> GIVEN TEXT:
--- Start ---
It bears emphasis that technical compliance with the procedures,
prohibitions and limitations of this Code of Ethics will not automatically
insulate from scrutiny personal securities transactions which show a pattern of
abuse by an access person of his or her fiduciary duty to any client of R&T.
III. LEGAL REQUIREMENTS.
Section 17(j) of the 1940 Act, provides, among other things, that it is
unlawful for any affiliated person of R&T to engage in any act, practice or
course of business in connection with the purchase or sale, directly or
indirectly, by such affiliated person of any security held or to be acquired by
an Investment Company in contravention of such rules and regulations as the
Securities and Exchange Commission (the "Commission") may adopt to define and
prescribe means reasonably necessary to prevent such acts, practices or courses
of business as are fraudulent, deceptive or manipulative. Pursuant to Section
17(j), the Commission has adopted Rule 17j-1 which states that it is unlawful
for any affiliated person of R&T in connection with the purchase or sale of a
security held or to be acquired (as defined in the Rule) by an Investment
Company:
(i) to employ any device, scheme or artifice to defraud an
Investment Company;
(ii) to make to an Investment Company any untrue statement of
a material fact or omit to state to an Investment Company
a material fact necessary in order to make the statements
made, in light of the circumstances under which they were
made, not misleading.
--- End ---
> TASKS AND EXERCISES:
1: Copy the code of ethics passage from the words "It bears emphasis" through "III. LEGAL REQUIREMENTS.", putting "legal obligation" in place of "fiduciary duty".
2: Under Section 17(j), which rule does the code of ethics passage say the Commission adopted?
3: Summarize the code of ethics passage in two sentences.

> RECORD EXCERPTS:
--- Start ---
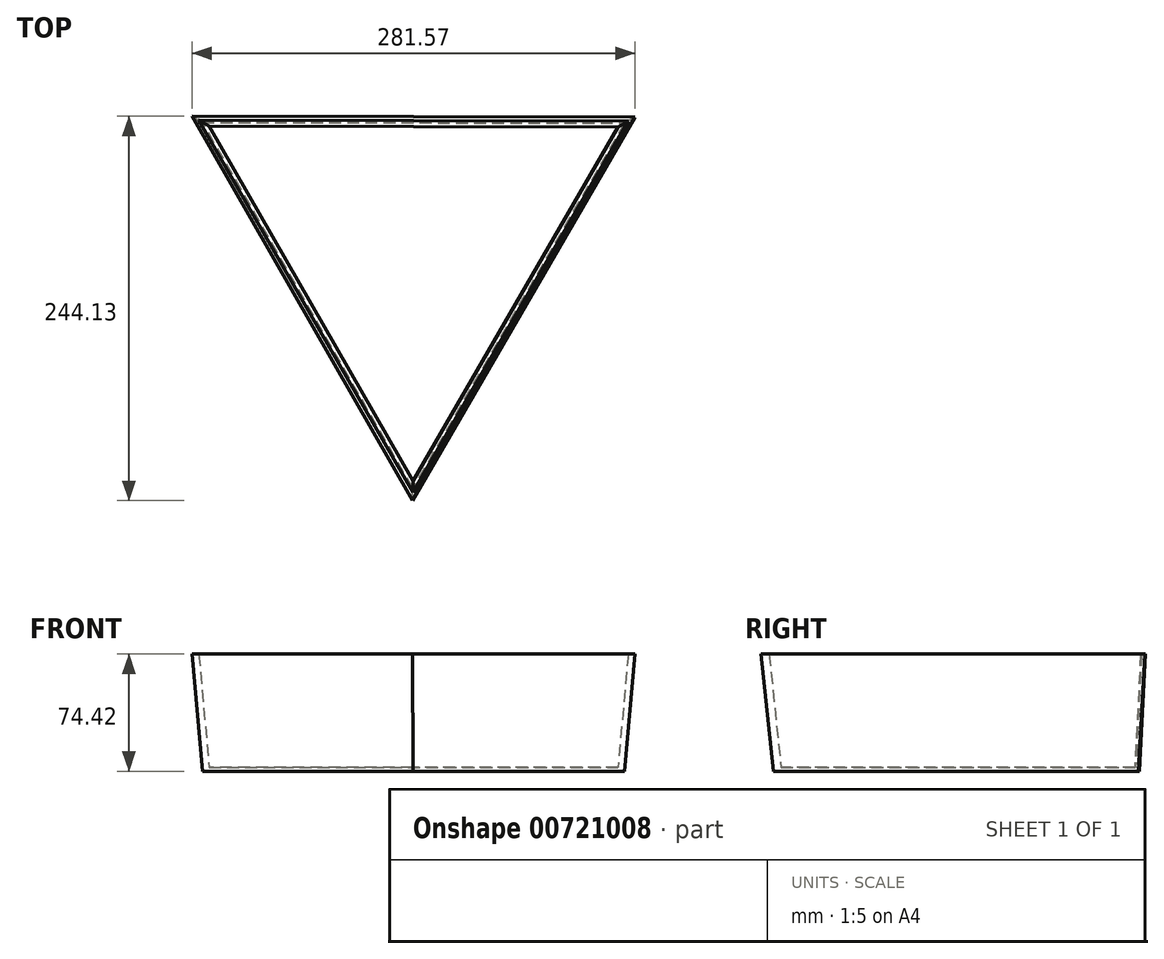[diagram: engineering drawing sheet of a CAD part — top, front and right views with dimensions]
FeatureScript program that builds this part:
annotation { "Feature Type Name" : "Feature", "Feature Type Description" : "" }
export const myFeature = defineFeature(function(context is Context, id is Id, definition is map)
    precondition{}
    {
        {
            var Q0;
            Q0=qCreatedBy(makeId("Top.planeOp"),FACE);
            var sketch = newSketch(context, id + "F0", { "sketchPlane" : qUnion([Q0])});
            skCircle(sketch, "E0.cCircle", {"center": v(0, -27.9) * mm, "radius": 77.38 * mm, "construction": true});
            skLineSegment(sketch, "E0.0", {"start": v(134.19, 49.2) * mm, "end": v(-0.32, -182.67) * mm});
            skLineSegment(sketch, "E0.1", {"start": v(-0.32, -182.67) * mm, "end": v(-133.87, 49.75) * mm});
            skLineSegment(sketch, "E0.2", {"start": v(-133.87, 49.75) * mm, "end": v(134.19, 49.2) * mm});
            skPoint(sketch, "E0.0.midPoint", {"position": v(66.94, -66.74) * mm});
            skSolve(sketch);
        }
        {
            var Q0;
            Q0=makeQuery(id+"F0.imprint","IMPRINT",FACE,{"disambiguationData":[TD([[makeQuery(id+"F0.imprint","IMPRINT",EDGE,{"derivedFrom":sQuery(id+"F0.wireOp",EDGE,"E0.0")}),-1.0]])]});
            extrude(context, id + "F1", {"entities" : qUnion([Q0]), "depth" : 74.42 * mm, "offsetDistance" : 25.4 * mm, "hasDraft" : true, "draftAngle" : 3 * degree});
        }
        {
            var Q0;
            Q0=makeQuery(id+"F1.opExtrude","CAP_FACE",FACE,{"disambiguationData":[OSD([sQuery(id+"F0.wireOp",EDGE,"E0.0"),sQuery(id+"F0.wireOp",EDGE,"E0.1"),sQuery(id+"F0.wireOp",EDGE,"E0.2")])],"isStart":false});
            shell(context, id + "F2", {"entities" : qUnion([Q0]), "thickness" : 2.54 * mm});
        }
    });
--- End ---
> SOLUTION LIST:
1:
It bears emphasis that technical compliance with the procedures,
prohibitions and limitations of this Code of Ethics will not automatically
insulate from scrutiny personal securities transactions which show a pattern of
abuse by an access person of his or her legal obligation to any client of R&T.
III. LEGAL REQUIREMENTS.

2: Rule 17j-1.

3: Following the Code of Ethics procedures does not automatically shield personal securities transactions that show a pattern of abuse of an access person's fiduciary duty to an R&T client. Section 17(j) of the 1940 Act and the Commission's Rule 17j-1 make it unlawful for an affiliated person of R&T, when buying or selling a security held or to be acquired by an Investment Company, to defraud that company or to make untrue or misleading statements of material fact to it.